The financial savings is equivalent to the salaries of two faculty members . Because Sakai is designed, developed, and supported on an open-source basis by the higher education community, our costs for Sakai are a fraction of those incurred for our current LMS. In the "new normal," cost effectiveness has taken on a new sense of urgency, particularly for commodity services that are important but not necessarily strategic. We have less need for a monolithic LMS that attempts to include every possible new technological bell and whistle with every major or minor software update. While cost has not driven our decision-making, the effect of swapping a six-figure annual maintenance bill for a much lower five-figure annual maintenance bill cannot be overlooked. This savings will provide us with a greater pool of discretionary resources to support other technology and learning programs across the institution.

We are very proud of the fact that this transition has provided our IT staff another opportunity to play a broader consultative and advisory role to our faculty and campus leaders on an issue of critical importance to the institution at large.
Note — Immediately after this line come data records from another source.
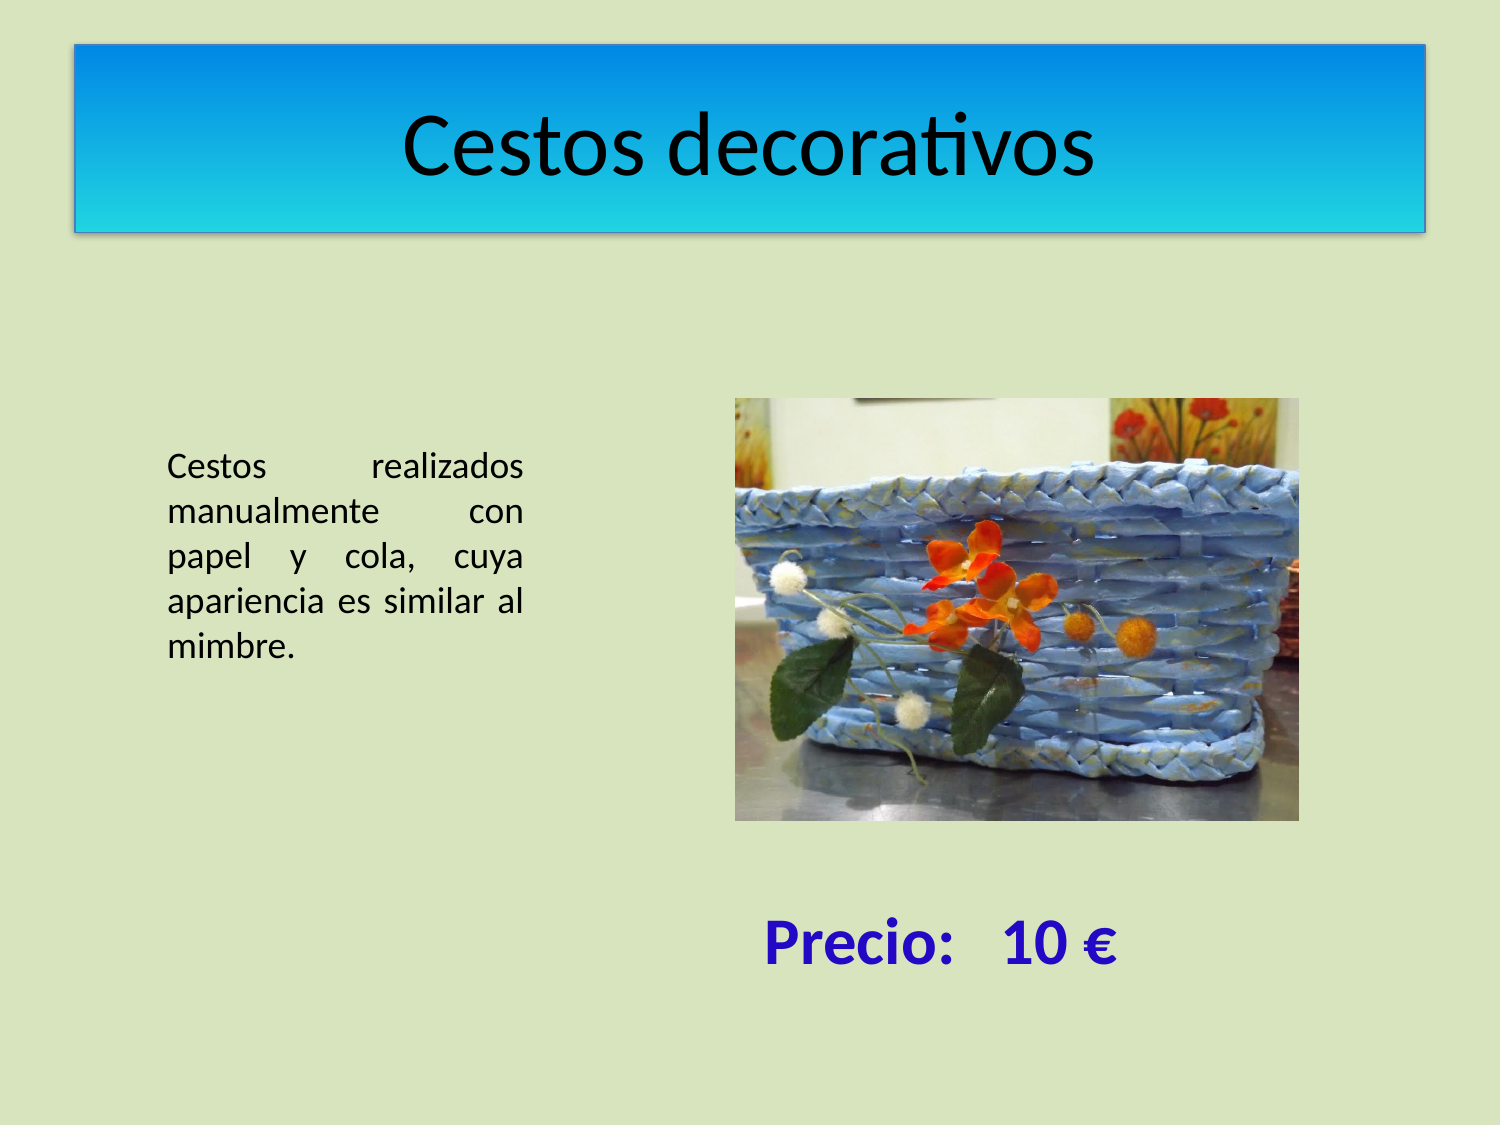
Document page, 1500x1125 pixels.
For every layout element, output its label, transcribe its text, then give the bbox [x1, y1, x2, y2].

text_box Precio: 10 € [749, 890, 1219, 986]
text_box Cestos realizados manualmente con papel y cola, cuya apariencia es similar al mimbre. [152, 433, 539, 674]
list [735, 398, 1299, 821]
title Cestos decorativos [74, 44, 1426, 233]
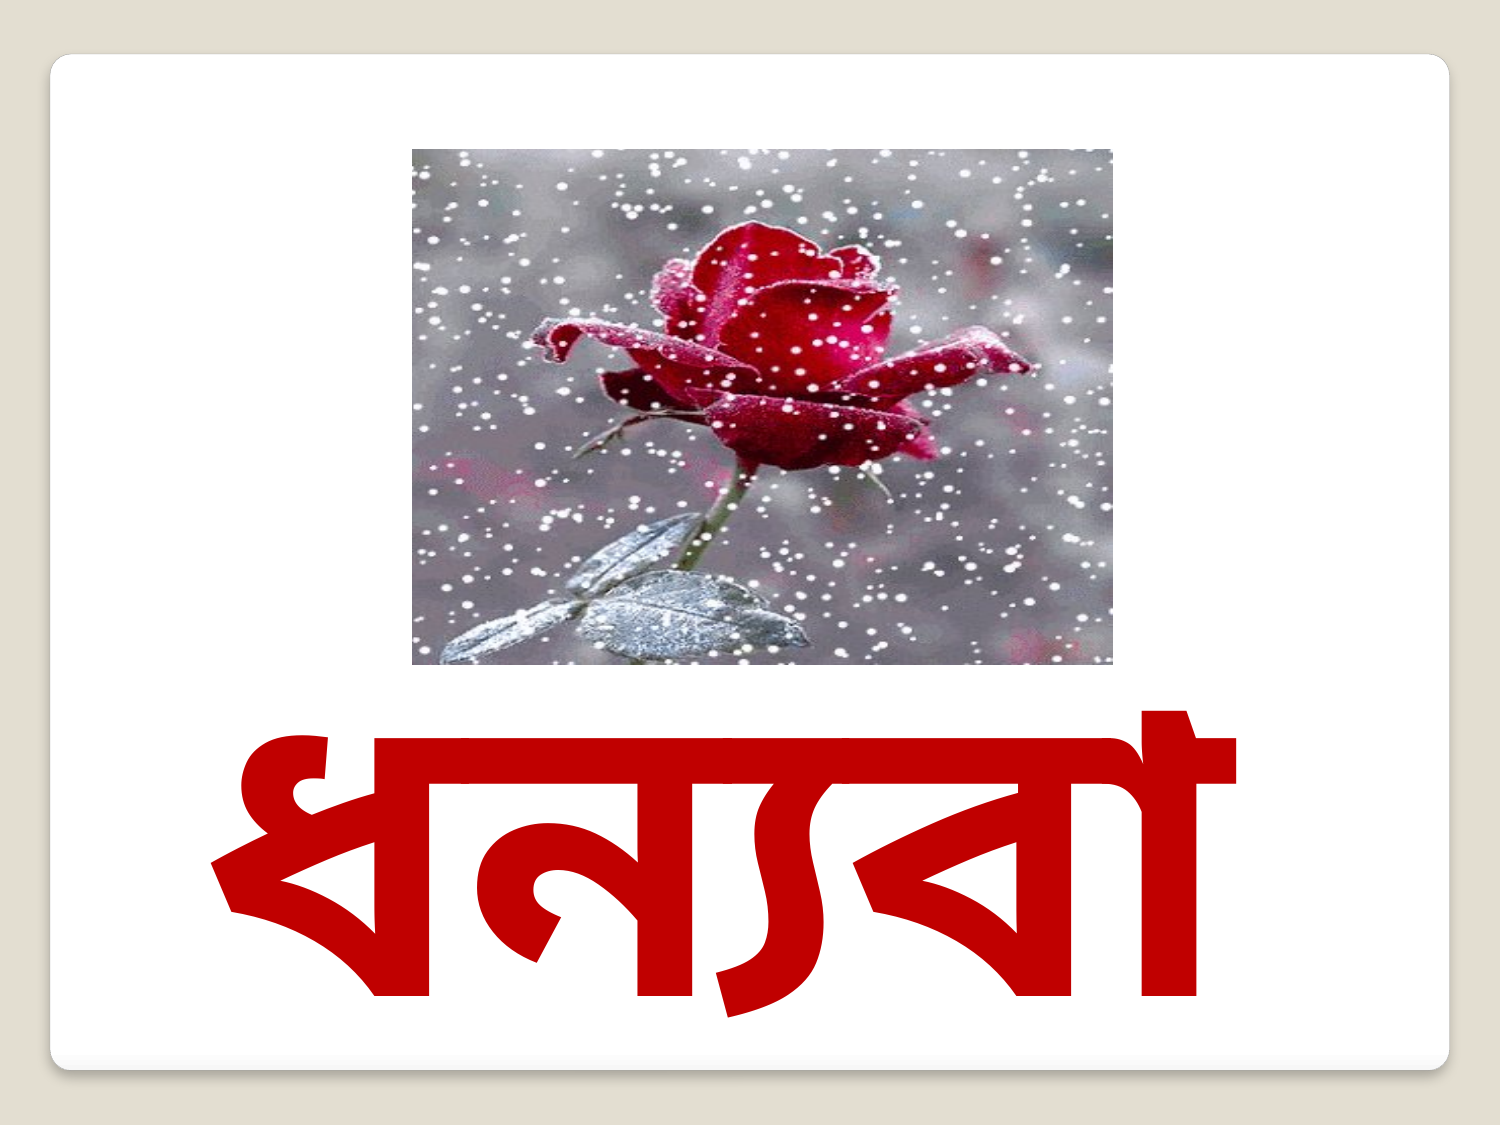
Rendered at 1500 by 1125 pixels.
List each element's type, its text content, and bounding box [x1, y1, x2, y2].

picture [412, 149, 1113, 665]
text_box ধন্যবাদ [87, 574, 1350, 1125]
This project was not undertaken upon the request of those outside IT, but was an opportunity that was conceived, executed, and led by our technology and learning staff. Our planning process involved the participation of hundreds of faculty and students, required presentations at dozens of meetings, and necessitated buy-in from our faculty and approval by the provost and deans. Serving as a change advocate regarding the effective delivery and use of technology, particularly in the technology and learning space, is an increasingly important role for our IT organization. In this regard, our staff has performed magnificently.

Reconsidering the mission, purpose, and role of the learning management system provides IT organizations with the opportunity to play an enhanced leadership role that goes beyond that of technology mechanics. My words of advice for other IT leaders contemplating similar initiatives include the following:

Don't shy away from this type of challenge: Lead . Although touching the LMS is often fraught with peril, you can have success with this type of transition, if it results from an inclusive process that is open, transparent, driven by data and analysis, and characterized by strong communication with faculty and students.
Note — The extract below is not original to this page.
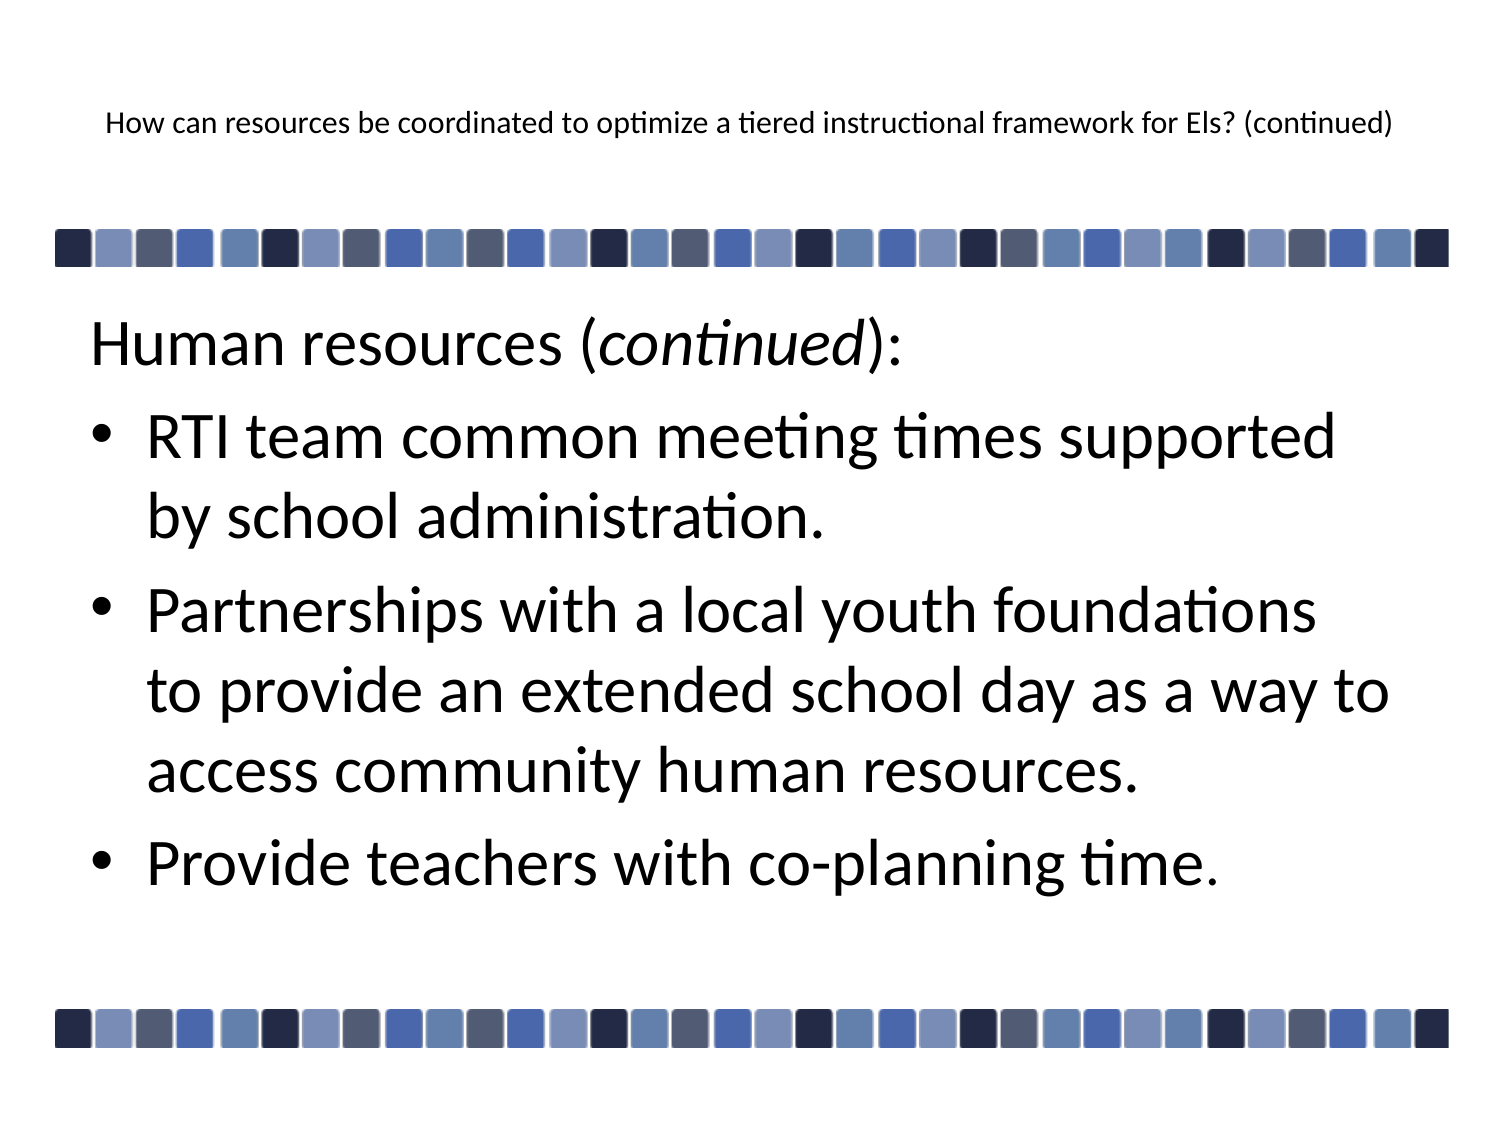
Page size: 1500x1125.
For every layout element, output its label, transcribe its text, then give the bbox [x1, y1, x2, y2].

title How can resources be coordinated to optimize a tiered instructional framework for Els? (continued) [75, 80, 1425, 199]
list Human resources (continued): RTI team common meeting times supported by school administration. Partnerships with a local youth foundations to provide an extended school day as a way to access community human resources. Provide teachers with co-planning time. [75, 291, 1425, 1005]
Let faculty be your advocates . Early on, we reached out to those faculty members who were known to be early adopters of technology services and brought them on board with the pilot project. Over the course of a year, we invested in this group by sending them to both training and conferences. As we neared the completion of our pilot phase, these faculty members became our most important advocates as we began discussing our recommendations with our faculty. Early and ongoing faculty participation from the inception of a project such as this is critical.

Use data to break the ice with difficult change initiatives . While relying exclusively on quantitative data is often counterproductive, resistance to LMS change efforts is often based on closely held myths that sometimes fall apart under scrutiny. Properly used benchmarks and other measures are effective tools in any change initiative.

As we complete the transition to Sakai, our institution now benefits from a tool that is more aligned with the needs of our institution--one that provides a better user experience for our faculty and students, is easier to administer and support, and is far more cost effective. Most importantly, though, we have learned that even the toughest change initiatives can be accomplished when we work together, communicate openly and transparently, and confidently engage the prospects that arise. Through prudent and inclusive planning, IT organizations can boldly confront opportunities at the heart of the educational enterprise.